▸ **Required work**: Gather each line of the records where "give" appears.

= Beginning of Section =

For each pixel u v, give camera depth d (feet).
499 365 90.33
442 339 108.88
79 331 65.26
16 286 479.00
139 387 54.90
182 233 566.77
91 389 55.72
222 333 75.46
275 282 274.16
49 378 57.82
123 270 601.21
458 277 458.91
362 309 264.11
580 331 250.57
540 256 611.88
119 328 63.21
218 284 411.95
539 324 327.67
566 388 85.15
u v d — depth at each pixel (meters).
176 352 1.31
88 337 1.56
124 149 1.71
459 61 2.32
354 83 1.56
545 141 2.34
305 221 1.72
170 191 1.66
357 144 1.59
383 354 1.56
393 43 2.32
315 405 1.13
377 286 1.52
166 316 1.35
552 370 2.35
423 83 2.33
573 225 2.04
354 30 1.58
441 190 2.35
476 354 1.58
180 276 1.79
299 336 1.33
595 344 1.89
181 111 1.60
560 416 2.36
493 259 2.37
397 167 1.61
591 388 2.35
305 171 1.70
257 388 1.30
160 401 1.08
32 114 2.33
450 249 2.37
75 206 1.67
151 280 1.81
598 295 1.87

= End of Section =
= Beginning of Section =

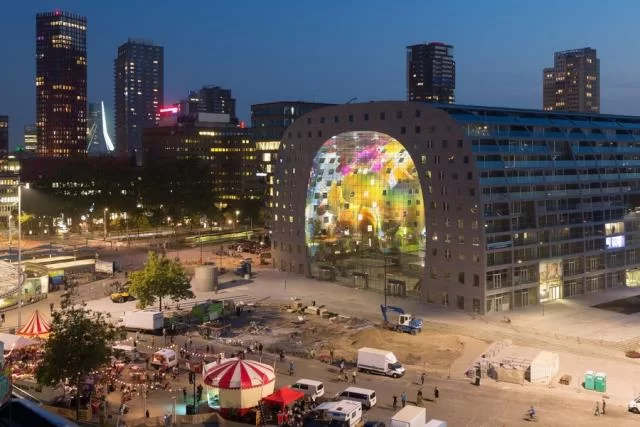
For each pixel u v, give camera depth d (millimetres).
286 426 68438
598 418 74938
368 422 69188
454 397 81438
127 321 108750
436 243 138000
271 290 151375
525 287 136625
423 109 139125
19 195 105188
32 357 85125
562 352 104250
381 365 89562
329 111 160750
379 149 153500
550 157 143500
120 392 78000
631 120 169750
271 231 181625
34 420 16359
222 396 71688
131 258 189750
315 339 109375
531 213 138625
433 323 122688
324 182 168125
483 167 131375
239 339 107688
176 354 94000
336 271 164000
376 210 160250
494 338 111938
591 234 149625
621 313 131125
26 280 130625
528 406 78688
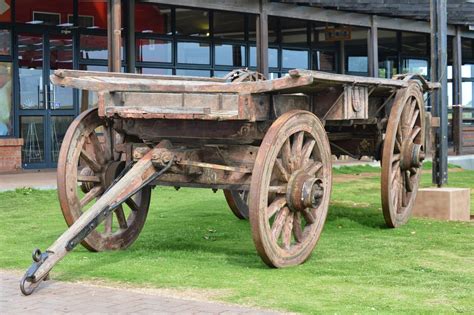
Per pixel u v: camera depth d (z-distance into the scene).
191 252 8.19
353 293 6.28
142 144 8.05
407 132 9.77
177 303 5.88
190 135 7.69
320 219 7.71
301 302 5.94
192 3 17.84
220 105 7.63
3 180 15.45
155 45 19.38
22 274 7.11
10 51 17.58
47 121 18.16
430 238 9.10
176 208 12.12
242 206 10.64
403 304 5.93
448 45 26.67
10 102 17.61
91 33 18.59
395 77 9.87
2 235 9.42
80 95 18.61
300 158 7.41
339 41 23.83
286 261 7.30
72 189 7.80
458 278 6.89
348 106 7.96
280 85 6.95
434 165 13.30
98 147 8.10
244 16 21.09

= End of Section =
= Beginning of Section =

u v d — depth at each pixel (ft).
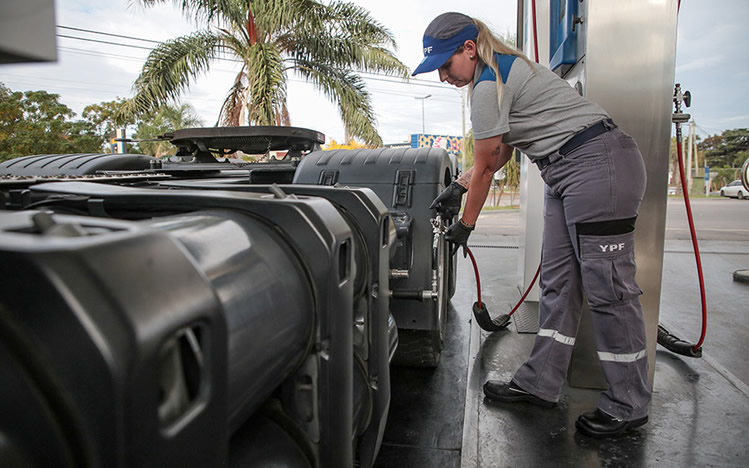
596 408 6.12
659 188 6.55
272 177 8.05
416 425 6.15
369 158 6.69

= End of Section =

▸ **Result**:
For each pixel u v, give camera depth d (feet).
For each pixel u v, give camera depth d (millimetres).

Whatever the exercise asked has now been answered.